Lo cierto es que los premios están ahí, se otorgan y se reciben. Y se esperan. Suele uno escuchar de los creadores que a ellos no les importan los premios, que no trabajan para ello; entre los que no los quisieron, Juan Carlos Onetti está en primera línea, pero decía que sobre vivió en el exilio de Madrid gracias al Cervantes, y que para eso sirvió el galardón. Pocos llegan a rechazar un premio de cualquier calibre, aunque hay gente de esa estirpe: Samuel Beckett estaba perdido en Túnez y nunca supo de él la Academia sueca, hasta que él mismo dispuso del dinero del Nobel para regalarlo, según dicen, anónimamente, a una institución benéfica. Rafael Azcona, entre los nuestros, nunca acudió a recibir un agasajo. Los que rechazan los galardones antes de tenerlos, que los hay a cientos, están en realidad tentando, la suerte como los toreros bravucones. Se ha visto a la gente más humilde indignarse por un ex aequo, porque tampoco se aprecian los premios compartidos, y es común todavía la tarea de la recomendación. La conversación suele ser ésta:

-Hombre, si pudieras inclinarte por Fulano de Tal...

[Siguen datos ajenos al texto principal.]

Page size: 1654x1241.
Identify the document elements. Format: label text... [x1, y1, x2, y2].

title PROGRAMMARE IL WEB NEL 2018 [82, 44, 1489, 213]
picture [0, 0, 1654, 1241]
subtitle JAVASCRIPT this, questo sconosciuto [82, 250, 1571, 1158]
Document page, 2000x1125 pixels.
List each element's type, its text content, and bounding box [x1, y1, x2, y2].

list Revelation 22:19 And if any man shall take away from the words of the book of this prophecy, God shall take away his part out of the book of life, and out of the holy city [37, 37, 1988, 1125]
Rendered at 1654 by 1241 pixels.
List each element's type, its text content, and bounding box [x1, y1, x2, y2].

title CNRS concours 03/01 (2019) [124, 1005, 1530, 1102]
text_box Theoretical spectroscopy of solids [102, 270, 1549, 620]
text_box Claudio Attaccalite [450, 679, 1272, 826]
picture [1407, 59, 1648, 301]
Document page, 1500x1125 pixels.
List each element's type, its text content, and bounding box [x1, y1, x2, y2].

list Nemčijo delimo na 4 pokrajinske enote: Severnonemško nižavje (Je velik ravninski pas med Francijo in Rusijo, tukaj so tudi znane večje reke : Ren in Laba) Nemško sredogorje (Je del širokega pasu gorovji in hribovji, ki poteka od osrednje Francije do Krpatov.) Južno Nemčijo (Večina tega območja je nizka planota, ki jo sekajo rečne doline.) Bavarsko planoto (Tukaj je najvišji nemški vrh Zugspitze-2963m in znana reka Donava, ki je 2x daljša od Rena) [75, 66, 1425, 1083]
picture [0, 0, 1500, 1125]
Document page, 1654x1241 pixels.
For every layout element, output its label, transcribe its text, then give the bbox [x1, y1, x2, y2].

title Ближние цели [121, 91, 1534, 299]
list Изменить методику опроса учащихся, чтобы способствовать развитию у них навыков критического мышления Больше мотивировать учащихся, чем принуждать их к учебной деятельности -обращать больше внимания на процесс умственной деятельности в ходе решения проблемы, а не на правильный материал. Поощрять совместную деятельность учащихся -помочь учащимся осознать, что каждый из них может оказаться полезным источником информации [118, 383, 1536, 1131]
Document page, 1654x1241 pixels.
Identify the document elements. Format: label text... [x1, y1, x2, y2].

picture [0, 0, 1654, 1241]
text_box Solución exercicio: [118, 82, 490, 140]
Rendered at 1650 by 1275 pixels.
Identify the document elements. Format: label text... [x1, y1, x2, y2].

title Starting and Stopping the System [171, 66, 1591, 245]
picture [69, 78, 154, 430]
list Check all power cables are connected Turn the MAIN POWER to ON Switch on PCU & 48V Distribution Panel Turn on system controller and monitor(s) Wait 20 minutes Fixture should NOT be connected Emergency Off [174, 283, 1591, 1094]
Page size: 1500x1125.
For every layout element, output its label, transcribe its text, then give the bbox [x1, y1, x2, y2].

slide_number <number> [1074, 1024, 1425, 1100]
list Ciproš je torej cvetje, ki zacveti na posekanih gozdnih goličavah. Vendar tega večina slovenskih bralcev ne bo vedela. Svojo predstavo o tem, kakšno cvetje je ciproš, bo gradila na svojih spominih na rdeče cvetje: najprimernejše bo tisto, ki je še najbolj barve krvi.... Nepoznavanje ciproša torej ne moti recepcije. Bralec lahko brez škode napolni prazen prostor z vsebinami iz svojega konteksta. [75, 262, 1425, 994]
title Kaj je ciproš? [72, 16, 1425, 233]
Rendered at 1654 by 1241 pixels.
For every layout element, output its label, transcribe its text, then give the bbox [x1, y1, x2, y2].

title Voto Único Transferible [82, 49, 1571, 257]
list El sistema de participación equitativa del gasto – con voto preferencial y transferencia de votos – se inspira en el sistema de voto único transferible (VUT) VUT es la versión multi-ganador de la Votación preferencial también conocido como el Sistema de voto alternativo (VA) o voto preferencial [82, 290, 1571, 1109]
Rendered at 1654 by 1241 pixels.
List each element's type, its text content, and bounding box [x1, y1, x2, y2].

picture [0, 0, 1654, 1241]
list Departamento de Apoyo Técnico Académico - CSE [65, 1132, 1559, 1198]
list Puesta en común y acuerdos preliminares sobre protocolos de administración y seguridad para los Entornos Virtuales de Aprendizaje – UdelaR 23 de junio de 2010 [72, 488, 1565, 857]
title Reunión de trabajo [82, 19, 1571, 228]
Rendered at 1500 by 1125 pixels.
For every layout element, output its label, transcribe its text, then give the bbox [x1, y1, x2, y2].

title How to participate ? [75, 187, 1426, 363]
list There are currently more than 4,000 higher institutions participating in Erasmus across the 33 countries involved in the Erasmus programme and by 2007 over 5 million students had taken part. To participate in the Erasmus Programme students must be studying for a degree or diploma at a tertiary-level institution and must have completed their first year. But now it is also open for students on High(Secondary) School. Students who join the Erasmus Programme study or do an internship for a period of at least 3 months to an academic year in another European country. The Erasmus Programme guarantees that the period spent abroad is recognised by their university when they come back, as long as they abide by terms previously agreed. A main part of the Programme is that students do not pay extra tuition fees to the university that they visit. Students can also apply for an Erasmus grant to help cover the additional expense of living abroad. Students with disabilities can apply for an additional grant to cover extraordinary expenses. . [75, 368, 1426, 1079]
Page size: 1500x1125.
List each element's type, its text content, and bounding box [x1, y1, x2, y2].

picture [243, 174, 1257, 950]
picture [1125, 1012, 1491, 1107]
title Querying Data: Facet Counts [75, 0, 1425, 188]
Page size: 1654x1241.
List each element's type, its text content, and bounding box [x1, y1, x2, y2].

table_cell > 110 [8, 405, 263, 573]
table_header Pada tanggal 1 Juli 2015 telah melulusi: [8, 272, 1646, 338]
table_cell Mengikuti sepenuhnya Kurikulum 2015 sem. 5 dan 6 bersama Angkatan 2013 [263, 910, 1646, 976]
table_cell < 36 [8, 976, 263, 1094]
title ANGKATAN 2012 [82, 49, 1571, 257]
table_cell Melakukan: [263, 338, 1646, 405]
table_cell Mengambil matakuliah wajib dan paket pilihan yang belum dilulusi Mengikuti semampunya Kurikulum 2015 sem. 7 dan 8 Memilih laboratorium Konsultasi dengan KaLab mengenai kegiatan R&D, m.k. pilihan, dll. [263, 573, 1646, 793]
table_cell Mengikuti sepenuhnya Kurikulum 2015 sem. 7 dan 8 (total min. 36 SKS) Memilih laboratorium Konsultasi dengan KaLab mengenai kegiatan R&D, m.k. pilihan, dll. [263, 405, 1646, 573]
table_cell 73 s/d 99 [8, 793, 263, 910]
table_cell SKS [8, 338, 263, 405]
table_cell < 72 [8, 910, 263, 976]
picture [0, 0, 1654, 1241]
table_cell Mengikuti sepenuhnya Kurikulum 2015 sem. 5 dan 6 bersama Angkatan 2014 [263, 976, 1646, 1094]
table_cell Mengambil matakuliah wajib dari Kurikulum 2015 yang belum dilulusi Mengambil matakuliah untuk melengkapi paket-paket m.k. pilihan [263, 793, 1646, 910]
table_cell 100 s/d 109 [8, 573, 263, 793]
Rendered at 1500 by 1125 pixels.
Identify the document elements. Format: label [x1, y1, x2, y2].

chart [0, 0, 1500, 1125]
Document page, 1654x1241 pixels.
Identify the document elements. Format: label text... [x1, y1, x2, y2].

-Es que me voy a inclinar por Mengano.

-¡Qué contrariedad! ¿Qué tienes contra Fulano de Tal?

La literatura, el arte en general, está en efecto sometida a los Vaivenes de la bolsa, como todo en esta vida. Un poeta, hace mucho tiempo, interpeló a otro desde la acera de enfrente, en una calle de Madrid:

-Oye,¿y por qué no me escribes una crítica de mi último libro? Ya tengo 39 críticas y con la tuya harían 40.

Mientras tanto, mientras la vanidad deambula por la tela de araña de premios y castigos, instalado en la inocencia siempre habrá un lector que seguirá leyendo ingenuamente el libro que ha descubierto y que nadie todavía le ha contaminado con la maldad o la perversión con que tantas veces se tiñe el guiño literario, este oficio de zapateros de la imaginación y del alma.